How my story begins: I was diagnosed in June 2007 at 30 years of age with Stage 1A1 Cervical Cancer, even though I have always kept my Pap smear appointments. At the time, I was in nursing school studying to be an RN.
How I felt after diagnosis: The diagnosis was devastating for me, as I thought I was doing what I was supposed to by having my annual Paps every year on time. I remember the doctor saying it was possibly cancer and we need to send you for a biopsy, but it was like an out-of-body experience. Her mouth was moving, but the room seemed to be spinning. I didn’t have any children and I felt hurt by the thought I possibly wouldn’t be able to have a child.
Telling my family and friends: The first family member I called to tell, I couldn’t get the news out because I was crying. I told them at different times and I just said I have cervical cancer. I must have surgery to remove the cancer and I hope that this treatment will allow me to have a child or children.
My treatment: I had a trachelectomy, which would give me a chance to conceive. However, there were no guarantees that I would be able to conceive or carry a baby to full term and would more than likely need to seek fertility help to conceive.
How I felt after treatment: I felt confident after treatment. I wasn’t in a rush to start a family.
What was most difficult for me: The most difficult thing for me was finding support and women who have experienced what I was going through and about to go through. There were no local support groups for cervical cancer and I didn’t know anyone in my family or outside our family who could share their experience with me. I found support through Internet searches, which led me to the NCCC-National Cervical Cancer Coalition. I attended the first annual conference and made friends with some great women who were survivors.
What I did to help myself: I had one day of crying and feeling sorry and said that’s it! My first option of treatment was to have a hysterectomy, which would have left me unable to have kids, so I asked my doctor if I had any other options. A trachelectomy was explained to me and I said let’s do this and get this cancer out! I encourage my co-workers, family, and friends to speak with their doctor about HPV vaccination. I wish I would have had the opportunity to be vaccinated and not have to share my experience.

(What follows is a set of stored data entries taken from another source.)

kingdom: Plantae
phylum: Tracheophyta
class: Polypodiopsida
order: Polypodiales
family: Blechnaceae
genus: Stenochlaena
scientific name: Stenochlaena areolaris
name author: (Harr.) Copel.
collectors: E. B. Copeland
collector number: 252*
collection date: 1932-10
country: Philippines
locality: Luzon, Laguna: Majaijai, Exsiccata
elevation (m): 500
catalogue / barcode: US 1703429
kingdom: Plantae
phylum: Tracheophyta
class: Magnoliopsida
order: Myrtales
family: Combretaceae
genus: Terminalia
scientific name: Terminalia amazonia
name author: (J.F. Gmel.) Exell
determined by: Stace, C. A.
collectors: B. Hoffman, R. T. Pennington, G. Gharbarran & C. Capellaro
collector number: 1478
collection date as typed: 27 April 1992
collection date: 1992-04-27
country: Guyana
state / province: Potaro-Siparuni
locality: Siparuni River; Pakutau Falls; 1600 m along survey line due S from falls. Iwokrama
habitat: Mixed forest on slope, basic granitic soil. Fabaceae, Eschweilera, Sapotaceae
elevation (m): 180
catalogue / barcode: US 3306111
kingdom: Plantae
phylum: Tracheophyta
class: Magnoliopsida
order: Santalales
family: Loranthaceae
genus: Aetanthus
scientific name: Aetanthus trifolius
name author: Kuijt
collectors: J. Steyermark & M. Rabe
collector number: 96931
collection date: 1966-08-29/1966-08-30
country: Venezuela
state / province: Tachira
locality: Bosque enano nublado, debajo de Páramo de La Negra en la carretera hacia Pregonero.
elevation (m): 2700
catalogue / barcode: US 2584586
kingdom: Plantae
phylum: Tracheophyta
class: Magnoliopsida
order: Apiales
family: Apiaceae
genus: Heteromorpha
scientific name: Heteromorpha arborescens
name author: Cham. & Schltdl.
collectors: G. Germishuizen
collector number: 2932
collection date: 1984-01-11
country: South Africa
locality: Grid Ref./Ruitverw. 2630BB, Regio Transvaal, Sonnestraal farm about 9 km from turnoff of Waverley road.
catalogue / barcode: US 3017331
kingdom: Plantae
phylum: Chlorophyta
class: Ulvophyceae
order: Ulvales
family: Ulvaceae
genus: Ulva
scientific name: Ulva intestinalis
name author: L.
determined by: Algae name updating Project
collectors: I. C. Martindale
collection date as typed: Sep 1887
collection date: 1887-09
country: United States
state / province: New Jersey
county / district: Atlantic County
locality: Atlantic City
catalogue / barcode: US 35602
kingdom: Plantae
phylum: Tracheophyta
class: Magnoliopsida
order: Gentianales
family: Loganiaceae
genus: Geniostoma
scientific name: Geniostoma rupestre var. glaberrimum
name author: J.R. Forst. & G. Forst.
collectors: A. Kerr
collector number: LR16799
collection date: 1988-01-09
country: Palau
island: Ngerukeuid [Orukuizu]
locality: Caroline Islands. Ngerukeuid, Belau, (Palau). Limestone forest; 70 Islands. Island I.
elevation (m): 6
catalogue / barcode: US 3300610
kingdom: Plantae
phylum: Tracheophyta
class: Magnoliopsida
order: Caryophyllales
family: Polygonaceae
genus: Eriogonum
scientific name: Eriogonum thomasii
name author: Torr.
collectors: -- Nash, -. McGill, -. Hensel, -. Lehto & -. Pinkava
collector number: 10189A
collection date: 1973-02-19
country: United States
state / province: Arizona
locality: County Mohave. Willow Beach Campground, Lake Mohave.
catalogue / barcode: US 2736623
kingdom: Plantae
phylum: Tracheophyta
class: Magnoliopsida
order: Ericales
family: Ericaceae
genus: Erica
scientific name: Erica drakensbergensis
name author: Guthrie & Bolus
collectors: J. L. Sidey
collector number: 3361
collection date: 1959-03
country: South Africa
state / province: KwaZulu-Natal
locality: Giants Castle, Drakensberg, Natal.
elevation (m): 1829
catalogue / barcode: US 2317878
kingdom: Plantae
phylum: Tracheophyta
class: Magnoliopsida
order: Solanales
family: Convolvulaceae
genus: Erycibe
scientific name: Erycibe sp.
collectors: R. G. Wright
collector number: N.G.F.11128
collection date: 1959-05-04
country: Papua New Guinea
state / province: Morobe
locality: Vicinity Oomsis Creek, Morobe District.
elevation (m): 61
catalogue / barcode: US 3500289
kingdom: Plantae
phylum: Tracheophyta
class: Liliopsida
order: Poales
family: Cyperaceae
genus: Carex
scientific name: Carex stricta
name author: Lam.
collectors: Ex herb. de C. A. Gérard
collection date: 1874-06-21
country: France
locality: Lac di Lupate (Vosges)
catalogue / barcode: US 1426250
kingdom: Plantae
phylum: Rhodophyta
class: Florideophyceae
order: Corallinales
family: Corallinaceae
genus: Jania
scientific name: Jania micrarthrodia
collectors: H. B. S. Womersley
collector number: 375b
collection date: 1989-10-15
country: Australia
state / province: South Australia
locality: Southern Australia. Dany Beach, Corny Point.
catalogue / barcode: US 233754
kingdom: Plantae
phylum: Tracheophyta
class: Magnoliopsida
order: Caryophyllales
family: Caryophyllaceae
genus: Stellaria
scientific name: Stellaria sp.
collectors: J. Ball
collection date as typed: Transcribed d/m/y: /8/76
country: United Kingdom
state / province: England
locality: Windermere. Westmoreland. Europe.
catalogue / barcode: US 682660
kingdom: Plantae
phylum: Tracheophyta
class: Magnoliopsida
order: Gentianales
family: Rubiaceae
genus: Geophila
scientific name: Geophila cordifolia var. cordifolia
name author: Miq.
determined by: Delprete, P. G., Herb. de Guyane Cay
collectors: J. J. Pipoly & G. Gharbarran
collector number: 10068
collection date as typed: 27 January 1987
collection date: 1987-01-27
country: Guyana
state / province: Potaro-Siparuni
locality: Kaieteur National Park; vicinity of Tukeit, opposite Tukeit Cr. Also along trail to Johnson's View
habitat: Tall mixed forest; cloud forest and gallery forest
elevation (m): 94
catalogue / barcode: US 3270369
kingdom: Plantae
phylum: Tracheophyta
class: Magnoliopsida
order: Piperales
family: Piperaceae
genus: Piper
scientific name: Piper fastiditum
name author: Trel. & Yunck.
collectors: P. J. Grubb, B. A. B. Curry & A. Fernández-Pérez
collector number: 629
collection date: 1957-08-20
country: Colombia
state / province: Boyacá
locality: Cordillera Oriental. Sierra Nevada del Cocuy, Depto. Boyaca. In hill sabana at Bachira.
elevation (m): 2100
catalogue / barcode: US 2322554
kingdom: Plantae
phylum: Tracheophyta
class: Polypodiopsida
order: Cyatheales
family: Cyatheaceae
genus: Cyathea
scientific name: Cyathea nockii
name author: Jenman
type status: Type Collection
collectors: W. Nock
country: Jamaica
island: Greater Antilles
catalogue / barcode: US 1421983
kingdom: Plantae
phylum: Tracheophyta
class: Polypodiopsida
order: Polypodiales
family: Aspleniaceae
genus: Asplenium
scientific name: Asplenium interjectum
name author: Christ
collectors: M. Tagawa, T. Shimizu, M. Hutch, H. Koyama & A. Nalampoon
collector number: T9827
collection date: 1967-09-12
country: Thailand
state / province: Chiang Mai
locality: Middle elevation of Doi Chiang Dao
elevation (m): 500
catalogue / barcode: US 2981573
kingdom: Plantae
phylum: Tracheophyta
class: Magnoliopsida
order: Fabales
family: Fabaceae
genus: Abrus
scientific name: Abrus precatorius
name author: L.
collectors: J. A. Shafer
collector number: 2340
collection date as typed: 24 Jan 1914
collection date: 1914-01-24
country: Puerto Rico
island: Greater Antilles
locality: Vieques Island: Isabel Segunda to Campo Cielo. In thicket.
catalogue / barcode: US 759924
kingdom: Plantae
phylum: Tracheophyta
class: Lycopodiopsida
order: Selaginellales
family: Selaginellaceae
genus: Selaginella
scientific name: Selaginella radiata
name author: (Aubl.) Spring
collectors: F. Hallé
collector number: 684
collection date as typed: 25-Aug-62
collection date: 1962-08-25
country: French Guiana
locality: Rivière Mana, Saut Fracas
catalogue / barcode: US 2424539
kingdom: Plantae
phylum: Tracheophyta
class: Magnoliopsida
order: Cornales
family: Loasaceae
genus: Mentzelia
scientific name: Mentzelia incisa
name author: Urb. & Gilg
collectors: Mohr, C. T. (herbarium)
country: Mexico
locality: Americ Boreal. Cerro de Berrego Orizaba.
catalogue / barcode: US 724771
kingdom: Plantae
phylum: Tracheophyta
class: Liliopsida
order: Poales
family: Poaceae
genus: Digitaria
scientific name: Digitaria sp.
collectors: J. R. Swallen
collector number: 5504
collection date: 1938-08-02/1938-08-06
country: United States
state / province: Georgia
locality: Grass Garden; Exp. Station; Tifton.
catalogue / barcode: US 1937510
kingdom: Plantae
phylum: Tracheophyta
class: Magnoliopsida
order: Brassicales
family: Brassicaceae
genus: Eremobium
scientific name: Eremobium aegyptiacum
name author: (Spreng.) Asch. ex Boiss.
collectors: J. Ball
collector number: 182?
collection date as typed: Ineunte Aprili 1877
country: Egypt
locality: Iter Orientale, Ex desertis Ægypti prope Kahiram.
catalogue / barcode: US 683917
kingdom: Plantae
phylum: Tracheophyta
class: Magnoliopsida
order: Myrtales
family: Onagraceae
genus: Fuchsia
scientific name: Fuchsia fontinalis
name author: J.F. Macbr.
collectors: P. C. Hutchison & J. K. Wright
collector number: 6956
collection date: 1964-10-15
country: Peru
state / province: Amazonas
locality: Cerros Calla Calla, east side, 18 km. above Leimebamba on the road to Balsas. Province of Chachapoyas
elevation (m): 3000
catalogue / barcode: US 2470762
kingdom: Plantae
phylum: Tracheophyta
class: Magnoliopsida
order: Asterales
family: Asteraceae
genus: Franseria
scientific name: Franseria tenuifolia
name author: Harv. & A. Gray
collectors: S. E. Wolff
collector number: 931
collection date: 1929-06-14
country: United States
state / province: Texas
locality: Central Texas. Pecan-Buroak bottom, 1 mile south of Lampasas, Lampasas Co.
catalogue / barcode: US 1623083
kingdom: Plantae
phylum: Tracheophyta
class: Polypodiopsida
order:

My life after cancer: The great news is that in August 2009, I had a son without fertility help, and I’ve continued my annual appointments. I went back to work with no restraints.
Where I am today: Today, I am a ten-year survivor with no recurrences. I share my testimony with cervical cancer every chance I get. I have a healthy, handsome 7-year-old son. I’m into fitness and eating healthier. I enjoy meeting new people, photography and spending time with my family.
What I want other women to know: I have come to understand that not all women are diagnosed as early, their options of treatment are different, their outcomes are different, and they may not have great support systems. These reasons, along with my own battle, gave me the courage and encouragement to start Walk 2 Inspire, a non-profit to raise awareness of HPV/Cervical Cancer and a support.
My message is Early Detection Saves Lives! I’m a living testimony. I encourage women to please have your cervical cancer screening and be your own advocate for your health. Also, please educate young women about the importance of their health, as well as the importance of getting the HPV vaccine, and ask your physician questions. No question is stupid except the question not asked.
How I will try to help others: I host free local seminars in January, Cervical Cancer Awareness Month, with information on HPV/Cervical Cancer. I speak with people locally and share my story and I support any newly diagnosed women or women having biopsies to rule out cervical cancer.